MASACCIO (originally Tommaso Cassai)
Biography
1426-27
Fresco, 230 x 162 cm
Cappella Brancacci, Santa Maria del Carmine, Florence
Starting with Vasari (1568), who used the man with the hood as the portrait of Masolino he put on his frontispiece of his biography of the artist, all later scholars have tried to identify the contemporary characters in the scene. It was suggested that the bearded man holding his hands together in prayer may be a portrait of Donatello, others assumed that Donatello is the the old man with beard between St Peter and St John. The latter was considered by others to be Giovanni, Masaccio's brother, but this figure also was assumed to be a self-portrait.

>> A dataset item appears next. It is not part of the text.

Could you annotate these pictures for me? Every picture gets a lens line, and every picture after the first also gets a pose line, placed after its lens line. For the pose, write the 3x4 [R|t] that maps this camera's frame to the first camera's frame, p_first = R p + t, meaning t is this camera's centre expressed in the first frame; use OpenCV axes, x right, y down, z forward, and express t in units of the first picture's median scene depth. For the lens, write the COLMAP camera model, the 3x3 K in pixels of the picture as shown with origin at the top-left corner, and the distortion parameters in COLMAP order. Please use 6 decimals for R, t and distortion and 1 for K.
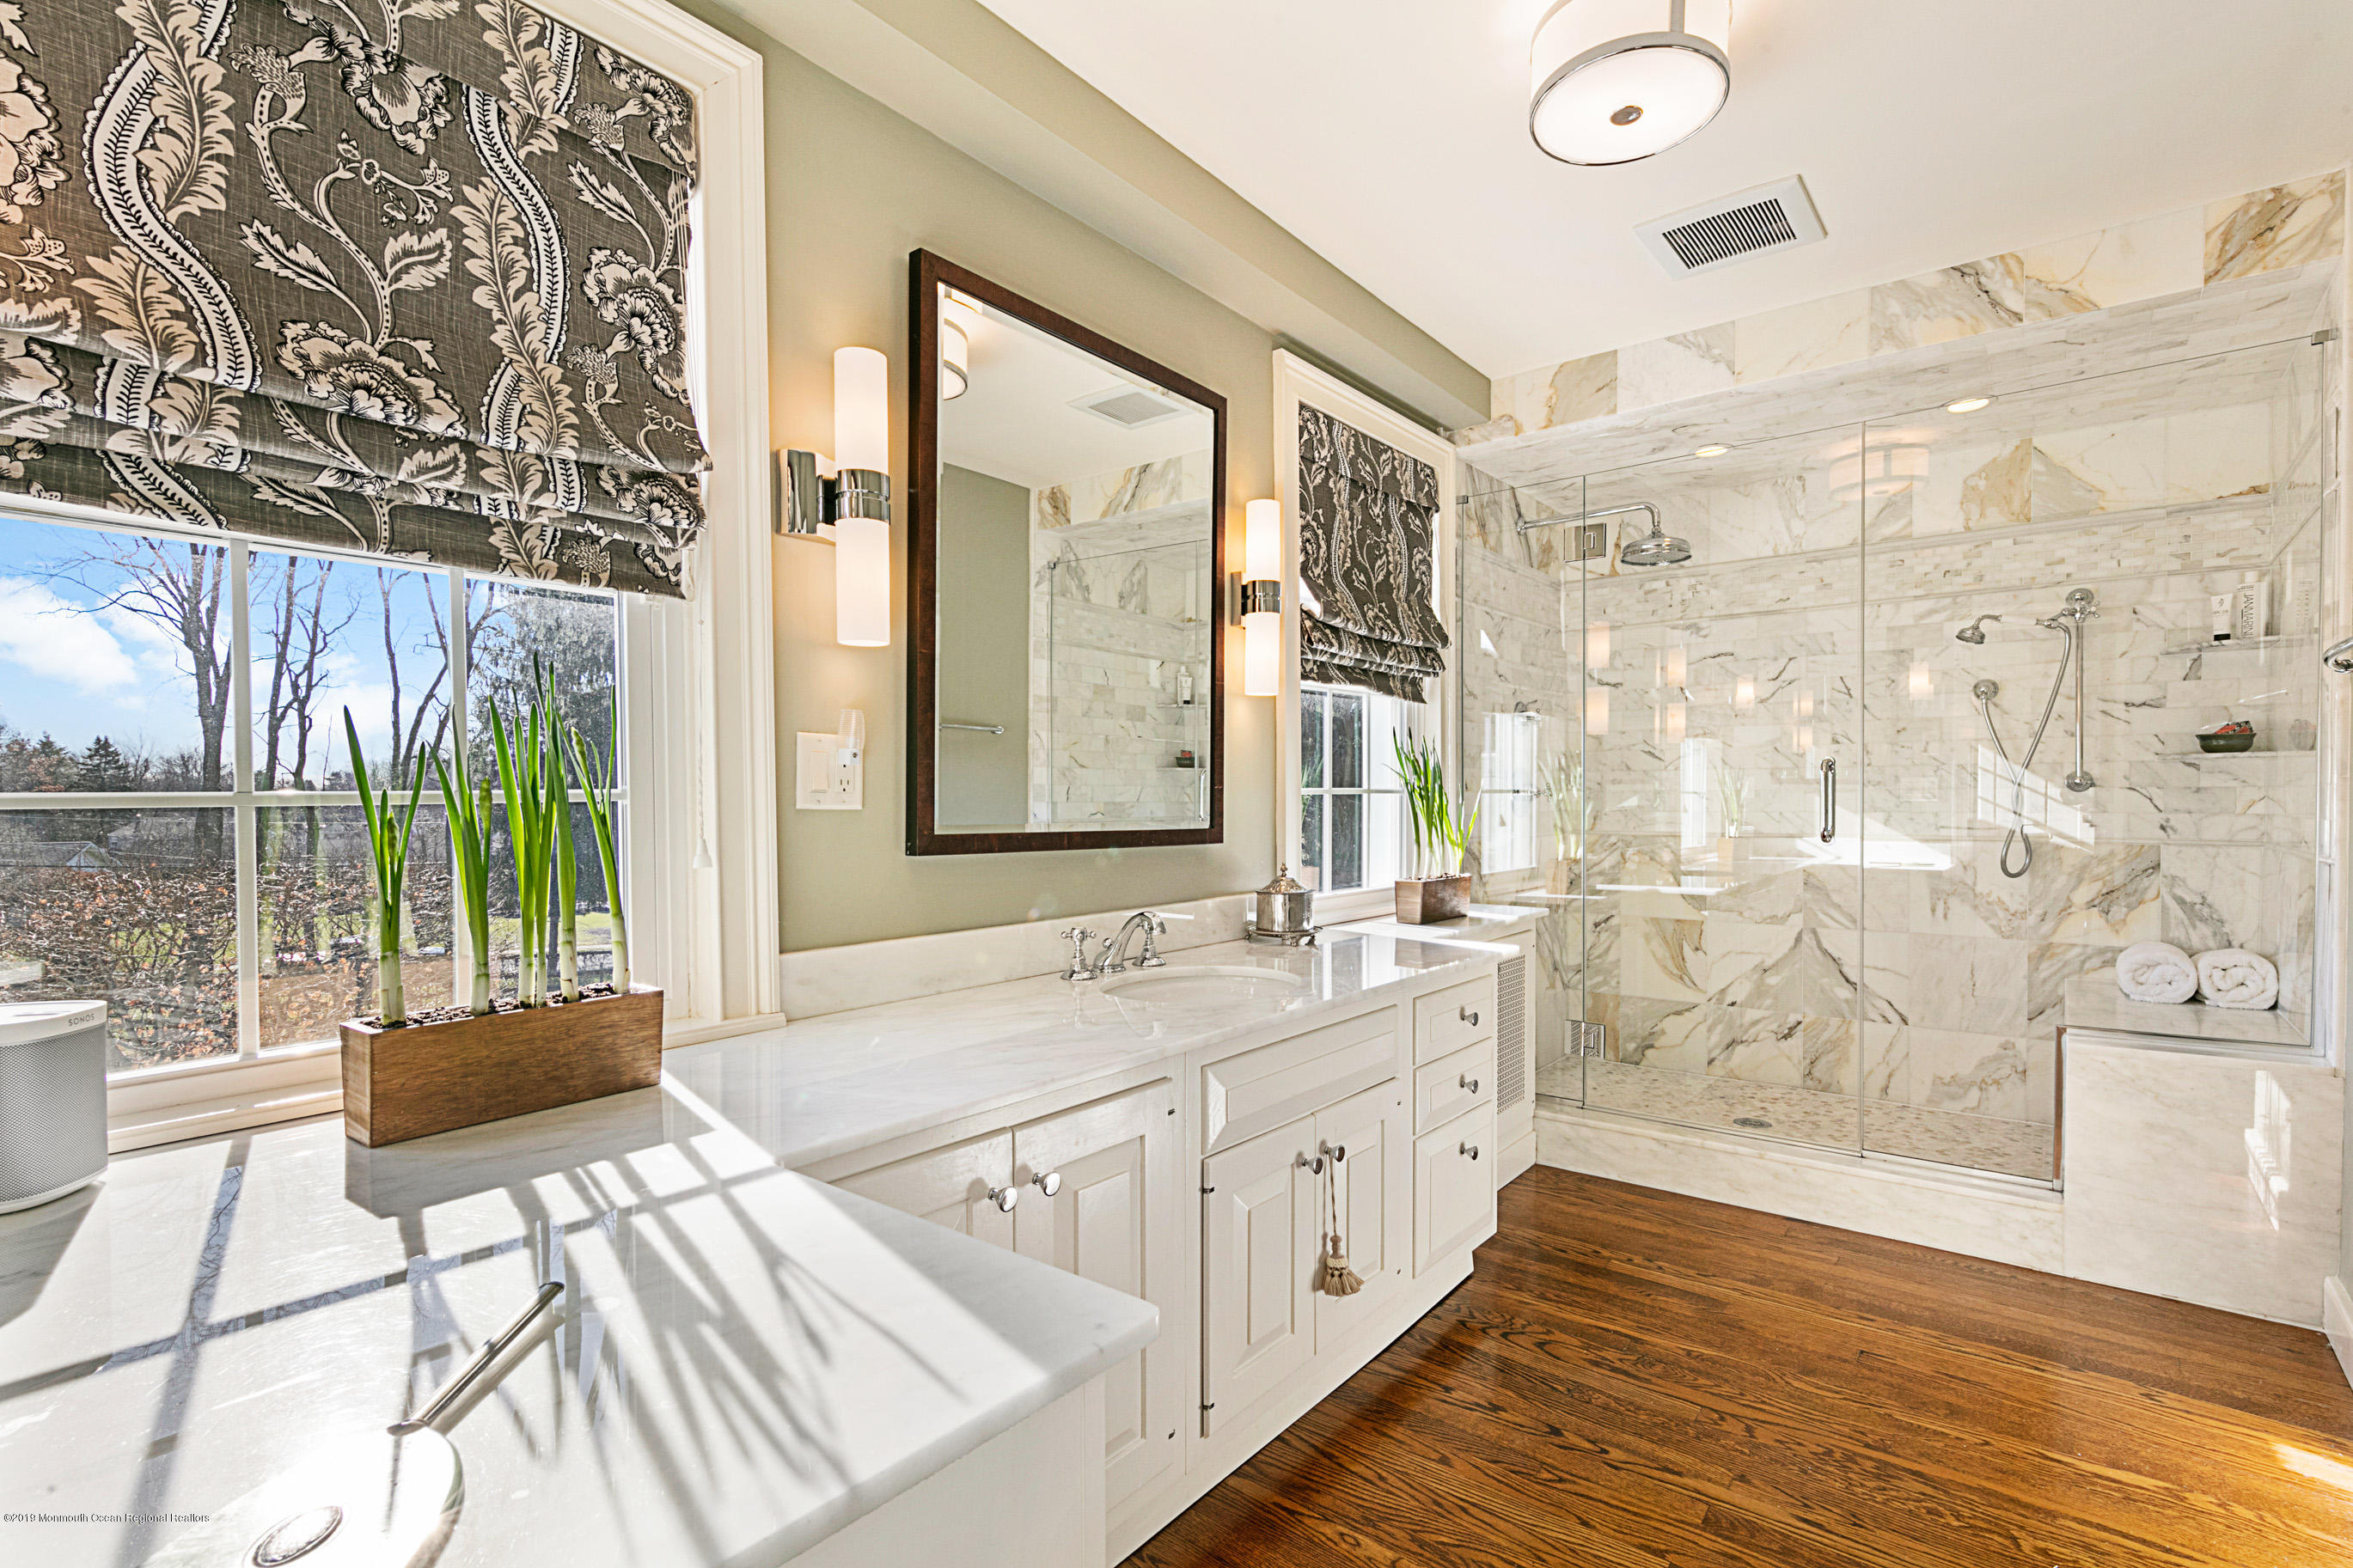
lens RADIAL K [[1116.4, 0, 1181.1], [0, 1116.4, 793.7], [0, 0, 1]] dist [0.000704, 0.000240]
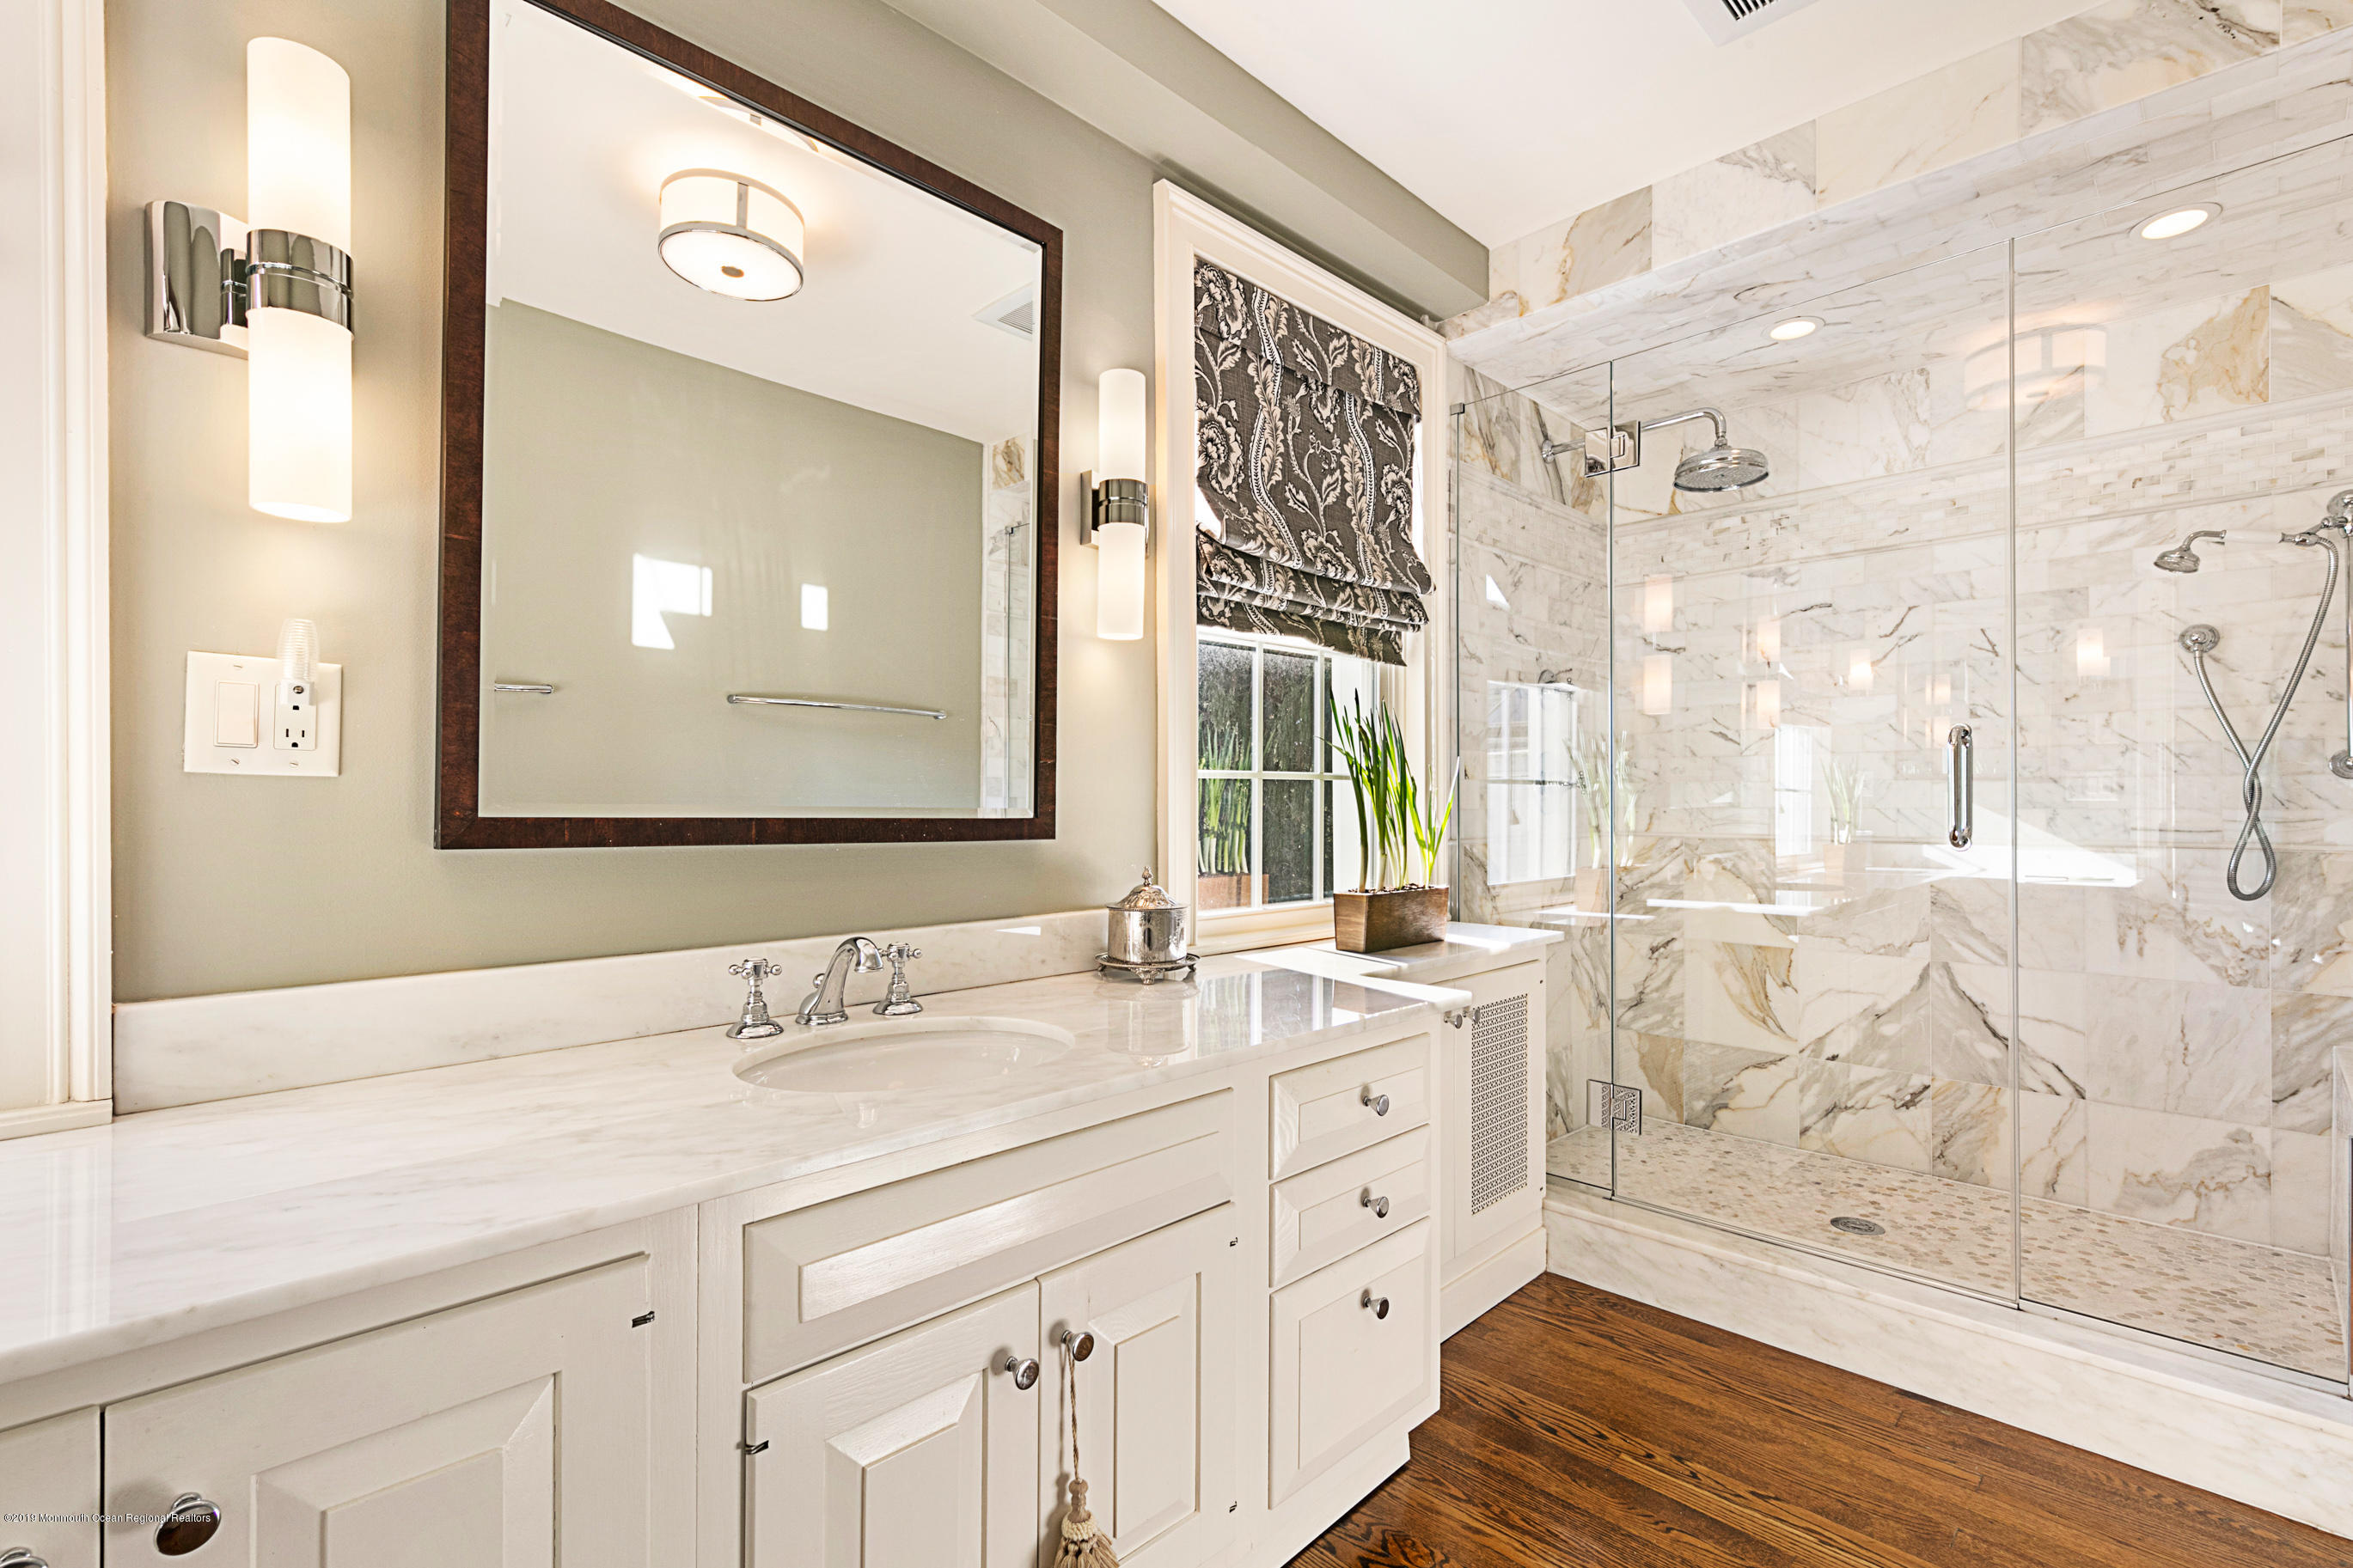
lens RADIAL K [[1051.6, 0, 1176.5], [0, 1051.6, 784.0], [0, 0, 1]] dist [0.000556, -0.000131]
pose [[0.992303, 0.001836, -0.123822, 0.153080], [-0.003856, 0.999863, -0.016082, 0.014616], [0.123775, 0.016436, 0.992174, 0.252465]]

The far right section of the painting is of fundamental importance
in understanding the episode: this section includes the facade of a church,
a bell tower, a stretch of blue sky and a column with a Corinthian capital
behind St John. The street, depicted in accurate perspective, is lined
with typical mediaeval Florentine houses; in fact, the scene appears to
be set near San Felice in Piazza, which had a commemorative column standing
in front of it. But the splendid palace in rusticated stone looks like
Palazzo Vecchio in the lower section, although it is much more similar
to Palazzo Pitti in the upper part. And in some details it is an anticipation
of later facades, first and foremost Palazzo Antinori.